MOTHER GOOSE illustrated by Kate Greenaway. Unpaged. Evergreen Press. $2. Mr. and Mrs. Jack Sprat look a bit like Lord Byron and Lady Caroline Lamb at dinner. But this slender facsimile reprint of selected Mother Goose rhymes does reasonably well by the grainy, graceful, pastel charms of Victorian Illustrator Kate Greena way’s 1881 original.
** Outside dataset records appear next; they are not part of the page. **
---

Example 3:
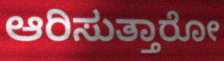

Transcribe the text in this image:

ಆರಿಸುತ್ತಾರೋ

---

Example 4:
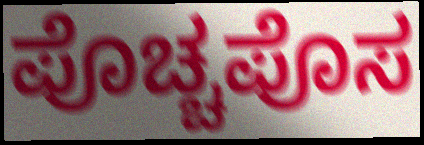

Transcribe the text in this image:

ಪೊಚ್ಚಪೊಸ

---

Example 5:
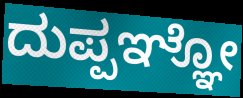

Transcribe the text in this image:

ದುಪ್ಪಞ್ಞೋ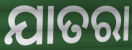
ଯାତରାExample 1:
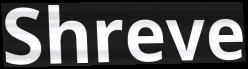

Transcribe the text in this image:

Shreve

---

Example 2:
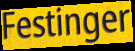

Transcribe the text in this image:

Festinger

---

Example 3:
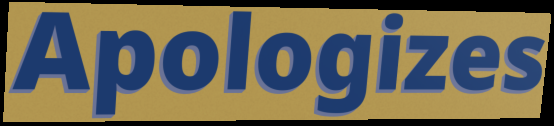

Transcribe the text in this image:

Apologizes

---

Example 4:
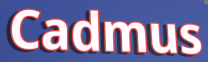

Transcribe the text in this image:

Cadmus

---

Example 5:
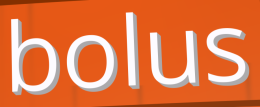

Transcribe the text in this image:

bolusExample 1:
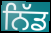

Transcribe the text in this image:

ਨਿੱਡ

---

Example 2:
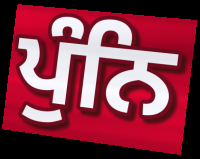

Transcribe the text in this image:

ਪੁੰਨਿ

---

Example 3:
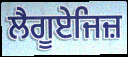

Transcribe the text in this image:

ਲੈਗੂਏਜਿਜ਼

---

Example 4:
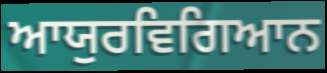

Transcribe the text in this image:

ਆਯੁਰਵਿਗਿਆਨ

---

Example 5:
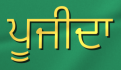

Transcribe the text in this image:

ਪੂਜੀਦਾ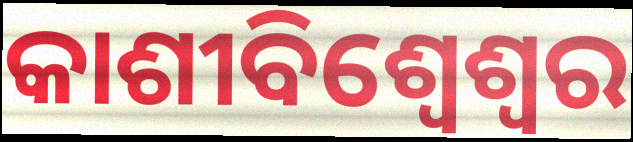
କାଶୀବିଶ୍ୱେଶ୍ୱର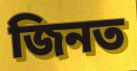
জিনত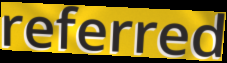
referredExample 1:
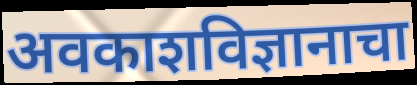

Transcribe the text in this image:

अवकाशविज्ञानाचा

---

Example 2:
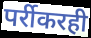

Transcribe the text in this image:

पर्रीकरही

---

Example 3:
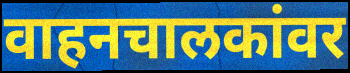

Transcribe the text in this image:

वाहनचालकांवर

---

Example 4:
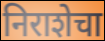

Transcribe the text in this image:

निराशेचा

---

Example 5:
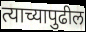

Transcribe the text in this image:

त्याच्यापुढील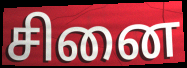
சினை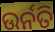
ଉର୍ନତି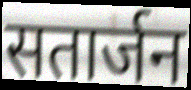
सतार्जन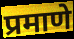
प्रमाणे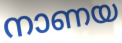
നാണയ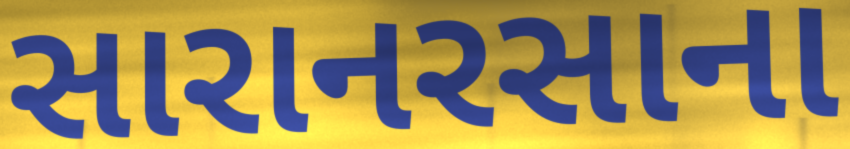
સારાનરસાના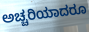
ಅಚ್ಚರಿಯಾದರೂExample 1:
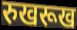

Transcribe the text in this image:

रुखरूख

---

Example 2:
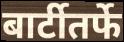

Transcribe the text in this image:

बार्टीतर्फे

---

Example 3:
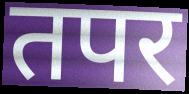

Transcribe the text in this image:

तपर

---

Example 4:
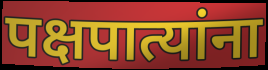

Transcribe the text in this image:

पक्षपात्यांना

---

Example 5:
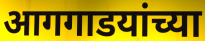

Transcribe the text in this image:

आगगाडयांच्या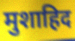
मुशाहिद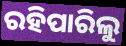
ରହିପାରିଲୁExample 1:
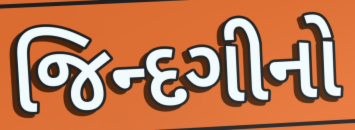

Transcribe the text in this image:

જિન્દગીનો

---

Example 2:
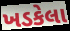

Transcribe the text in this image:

ખડકેલા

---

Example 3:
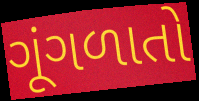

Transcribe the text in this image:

ગૂંગળાતો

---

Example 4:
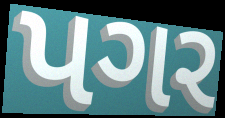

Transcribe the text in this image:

પગર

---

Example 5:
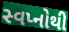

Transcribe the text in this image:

સ્વપ્નોથી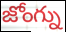
జోంగ్నుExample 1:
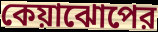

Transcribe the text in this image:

কেয়াঝোপের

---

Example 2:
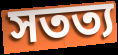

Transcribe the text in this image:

সতত্য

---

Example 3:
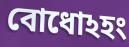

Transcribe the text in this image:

বোধোঽহং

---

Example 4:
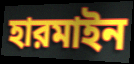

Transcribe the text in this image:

হারমাইন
CATHEDRAL: The Story of Its Construction by David Macaulay. 80 pages. Houghton Mifflin. $6.95. This marvelous book recreates the building of a French Gothic cathedral, from the hewing down of half a forest to the placement of the last sheet of lead on the spire. Macaulay, a young architect, uses voluminous knowledge and pen-and-ink sketches, accompanied by a brief, clear narrative. He shows how to design and build a flying buttress, cast a bell in bronze, use the mortise-and-tenon method on the roof beams. By changing his viewpoint, he also powerfully conveys the immense rook-filled heights of the cathedral.

A GREAT BIG UGLY MAN CAME UP AND TIED HIS HORSE TO ME: A Book of Nonsense Verse illustrated by Wallace Tripp. 46 pages. Little, Brown. $5.95. An apogee of anthropomorphism that takes a collection of crazy quatrains and lurid limericks literally and presents men and animals behaving comically like people. Wallace Tripp can do more with a sulky young rabbit, or a fox glumly watching water pour through his tattered umbrella, than anyone would think possible.
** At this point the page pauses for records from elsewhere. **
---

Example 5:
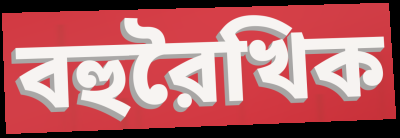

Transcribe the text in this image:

বহুরৈখিক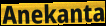
AnekantaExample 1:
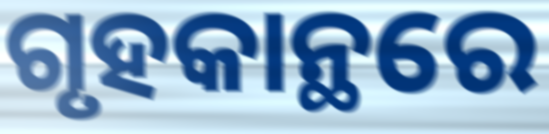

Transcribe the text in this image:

ଗୃହକାନ୍ଥରେ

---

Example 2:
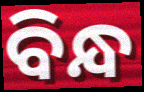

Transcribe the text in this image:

ବିନ୍ଧ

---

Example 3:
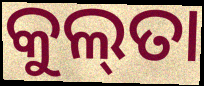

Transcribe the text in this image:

କୁଲ୍‌ତା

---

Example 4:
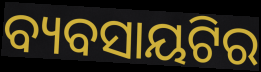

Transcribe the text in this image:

ବ୍ୟବସାୟଟିର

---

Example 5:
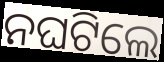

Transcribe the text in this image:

ନଘଟିଲେ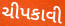
ચીપકાવી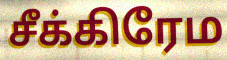
சீக்கிரேமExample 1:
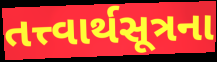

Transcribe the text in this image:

તત્ત્વાર્થસૂત્રના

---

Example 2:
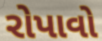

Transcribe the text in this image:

રોપાવો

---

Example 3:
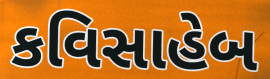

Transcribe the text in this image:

કવિસાહેબ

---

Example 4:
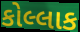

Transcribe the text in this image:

કોલ્લાક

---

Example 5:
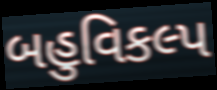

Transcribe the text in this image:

બહુવિકલ્પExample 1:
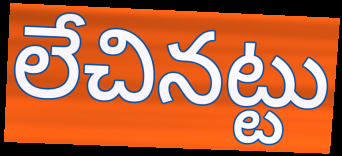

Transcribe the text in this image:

లేచినట్టు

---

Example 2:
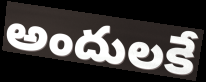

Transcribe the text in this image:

అందులకే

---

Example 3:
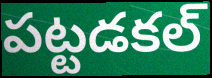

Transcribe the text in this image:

పట్టడకల్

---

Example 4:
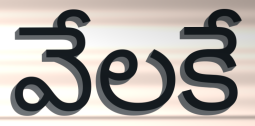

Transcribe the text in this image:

వేలకే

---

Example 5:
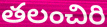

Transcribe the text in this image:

తలంచిరిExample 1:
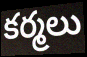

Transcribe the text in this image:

కర్మలు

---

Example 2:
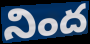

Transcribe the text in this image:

నింద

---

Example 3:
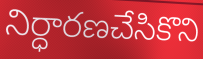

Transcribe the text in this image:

నిర్ధారణచేసికొని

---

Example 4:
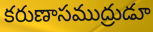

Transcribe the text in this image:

కరుణాసముద్రుడూ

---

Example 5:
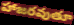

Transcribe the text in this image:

హాజరవుతూ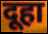
दूहा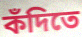
কঁদিতে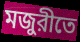
মজুরীতেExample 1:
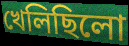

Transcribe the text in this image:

খেলিছিলো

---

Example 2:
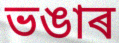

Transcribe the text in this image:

ভঙাৰ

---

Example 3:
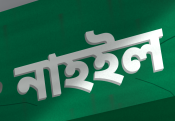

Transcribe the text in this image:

নাহইল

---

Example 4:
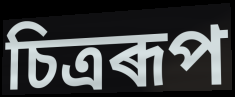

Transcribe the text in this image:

চিত্ৰৰূপ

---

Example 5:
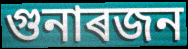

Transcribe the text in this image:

গুনাৰজনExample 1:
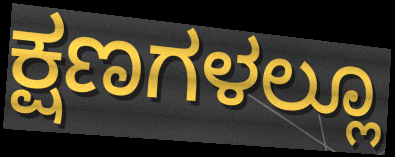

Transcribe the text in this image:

ಕ್ಷಣಗಳಲ್ಲೂ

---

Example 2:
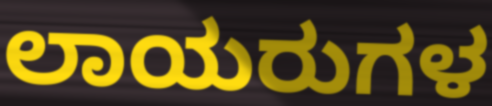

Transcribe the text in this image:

ಲಾಯರುಗಳ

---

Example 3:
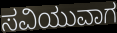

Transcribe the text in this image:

ಸವಿಯುವಾಗ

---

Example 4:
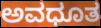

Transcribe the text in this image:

ಅವಧೂತ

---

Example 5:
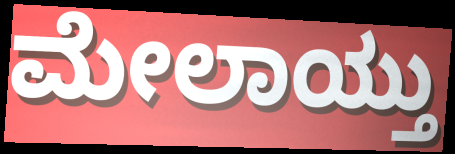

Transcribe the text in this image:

ಮೇಲಾಯ್ತುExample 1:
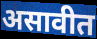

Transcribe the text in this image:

असावीत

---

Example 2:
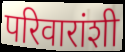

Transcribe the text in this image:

परिवारांशी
NO KISS FOR MOTHER by Tomi Ungerer. 40 pages. Houghton Mifflin. $5.95. Piper Paw is a bad-hat young cat who cannot abide being called Honey Pie by his mother, Mrs. Velvet Paw. Nor can he stand her icky kisses. After plying the little creep with Casserole of Mole Innards, mother finally slaps son into silence. He buys her yellow roses and they come to a kissless domestic stalemate that is better than their sweet-and-sour past. A very sharp and funny book.
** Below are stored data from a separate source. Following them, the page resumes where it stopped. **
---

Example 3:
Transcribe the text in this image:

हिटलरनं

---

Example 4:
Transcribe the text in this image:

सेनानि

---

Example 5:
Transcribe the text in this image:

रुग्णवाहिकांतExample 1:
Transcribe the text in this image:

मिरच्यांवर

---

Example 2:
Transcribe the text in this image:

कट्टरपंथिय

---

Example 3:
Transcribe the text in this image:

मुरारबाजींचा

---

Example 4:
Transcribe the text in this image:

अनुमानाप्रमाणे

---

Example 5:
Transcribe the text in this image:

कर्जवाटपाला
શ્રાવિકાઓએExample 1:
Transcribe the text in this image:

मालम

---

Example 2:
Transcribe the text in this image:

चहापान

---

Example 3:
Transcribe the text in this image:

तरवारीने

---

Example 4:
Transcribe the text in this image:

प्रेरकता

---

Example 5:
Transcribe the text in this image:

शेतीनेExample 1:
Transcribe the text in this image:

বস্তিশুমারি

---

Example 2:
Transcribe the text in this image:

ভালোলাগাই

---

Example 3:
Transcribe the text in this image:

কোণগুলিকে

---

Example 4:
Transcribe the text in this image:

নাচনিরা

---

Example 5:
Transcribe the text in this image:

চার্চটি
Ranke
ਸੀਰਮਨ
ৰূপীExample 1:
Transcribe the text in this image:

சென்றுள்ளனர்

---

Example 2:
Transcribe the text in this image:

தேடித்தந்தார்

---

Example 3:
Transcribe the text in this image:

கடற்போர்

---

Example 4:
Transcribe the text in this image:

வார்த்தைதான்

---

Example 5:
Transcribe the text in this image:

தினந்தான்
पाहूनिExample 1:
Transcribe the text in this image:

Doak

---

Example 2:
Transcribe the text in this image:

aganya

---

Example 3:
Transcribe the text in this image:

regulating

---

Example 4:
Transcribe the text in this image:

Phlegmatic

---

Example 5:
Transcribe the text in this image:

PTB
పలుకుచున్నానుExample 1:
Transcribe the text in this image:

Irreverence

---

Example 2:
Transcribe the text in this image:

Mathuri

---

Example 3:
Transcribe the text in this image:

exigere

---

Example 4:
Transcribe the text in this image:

GREAT SWEDISH FAIRY TALES illustrated by John Bauer. 239 pages. Delacorte/ Seymour Lawrence. $7.95. These slightly static stories introduce a world of fearless children who come to no harm, questing princes, and, above all, trolls and tomtes. Trolls, as everyone knows, are huge, gnarly creatures. They have tails, live for three or four thousand years, and seem to be fond of putting children into frying pans. Tomtes, on the other hand, are small (ten inches tall), benign and clever. The illustrator, John Bauer, who died in 1918, seems to have been Sweden’s answer to Arthur Rackham and Howard Pyle. A fondness for somber colors makes him a good deal better at painting trolls than princes.